Special occasions are the worst. One might expect extravagance at Christmas or on a birthday, but God used Valentine’s Day several years ago to expose how extreme I had become with spending to make something exceptional. Once again, based on what I remembered as lack of treats growing up, I was determined to make this celebratory occasion memorable for my children. The most obvious way to do that? Buy them gifts! When everyone decided they wanted to buy everyone else a gift, however, it spiraled into a second Christmas. It was absolutely ridiculous, and I got one of “those looks” from my husband. You know the one. And he gently but firmly insisted, “I think that’s enough.”
And he was right.
This may sound cliché, but I’m learning that giving is so much more than a wrapped present. Love isn’t measured by belongings. Worth isn’t calculated by possessions.
While I still overdo Christmas and birthdays (God is working with me on that!), and I still really like to shop (He’s still working with me on that, too!), with God’s help, special occasions have become opportunities to love my family and friends through time, pampering and presentation versus possessions.
Family ways now trump family assets.
This weekend, our family had what I think is one of our best ever times together, not because we went somewhere exotic. It was a road trip for a few days in the Hill Country of Texas. Not because we engaged in any spectacular adventures. What was incredible about it was the fact that we were all together. And we all wanted to be together. Loved to be together. And we did something out of the ordinary for us. We wandered through the booths at a small town festival.
Hunting our own rocks, the guys constructed a fire pit.
Gathering our own sticks, they built a fire, and we roasted hot dogs for dinner.
We made fools of ourselves utilizing the self-timer for a family photo in the bluebonnets.
We hiked. We relaxed. We talked. We laughed. We watched the sunset and feasted on s’mores under the stars.
It was a gift of time. Togetherness. Memories.
There might be a few amazing possessions my kids will always remember receiving, but what they talk about most are the times we have shared.
Not the presents under the tree, but gathering around the fireplace on Christmas Eve sharing the gift we’re putting in Jesus’ stocking, the part of ourselves we want to more fully surrender to Him for the coming year.
Or the eggs Benedict brunch served every Christmas morning (or afternoon as the kids get older and sleep a little later).
Not the heart candies on February 15, but the heart-shaped bacon, waffles, and eggs enjoyed as a family that morning.

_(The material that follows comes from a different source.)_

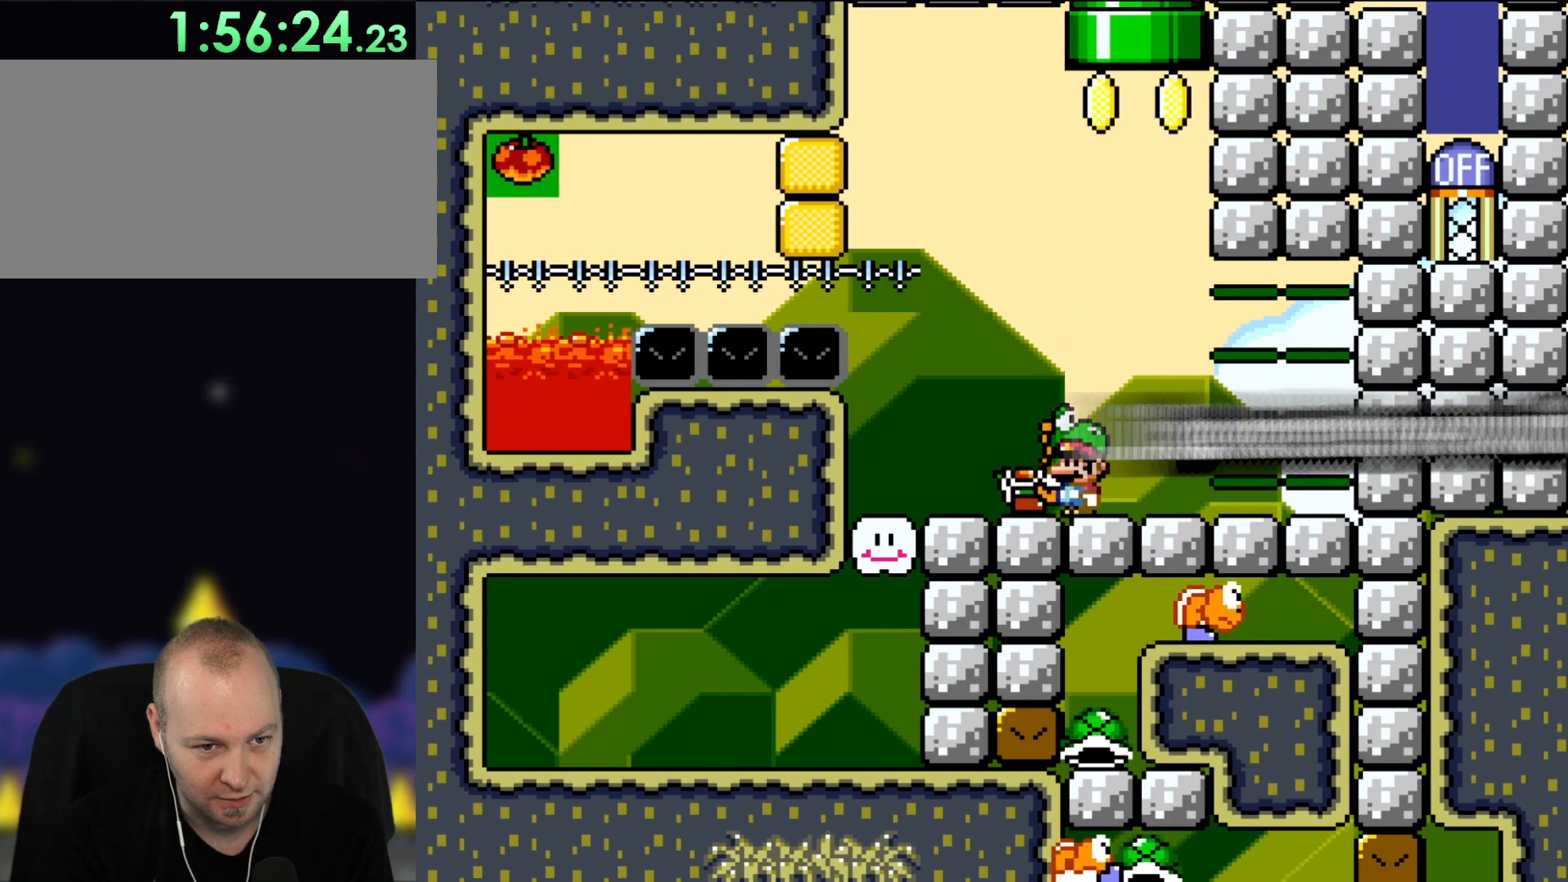
{"dt_ms": 500, "buttons": ["Y"], "events": [[17, "DPAD_LEFT", "up"], [67, "B", "up"], [183, "B", "down"], [250, "B", "up"], [367, "DPAD_LEFT", "down"], [483, "DPAD_LEFT", "up"]]}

Not the brand or design of their Easter outfits or volume of eggs unearthed in the yard, but the Good Friday dinner carefully crafted and arranged to tell the crucifixion story (thank you Jessica at www.showerofroses.blogspot.com for the idea!).
Not the gifts unwrapped on a birthday, but the people gathered for the occasion or the birthday morning breakfast feast or fancy home-cooked dinner.
I still want to make things special. It’s hard not to when my husband’s favorite closer when requesting something is, “but you have to make it special.”
It’s just that I no longer measure how special something is by brand, volume or expense. I’m learning to measure by a currency of caring, creatively making someone else feel important.
Makes me want to pack my kids a lunch the next time the opportunity presents itself.
I might even throw in a note.
Lord, thank you for the ways you lavish us with Your love. May the world know we are Yours by the way we love and care for our families and others. Please continually transform our mindsets as we become more wholly Yours.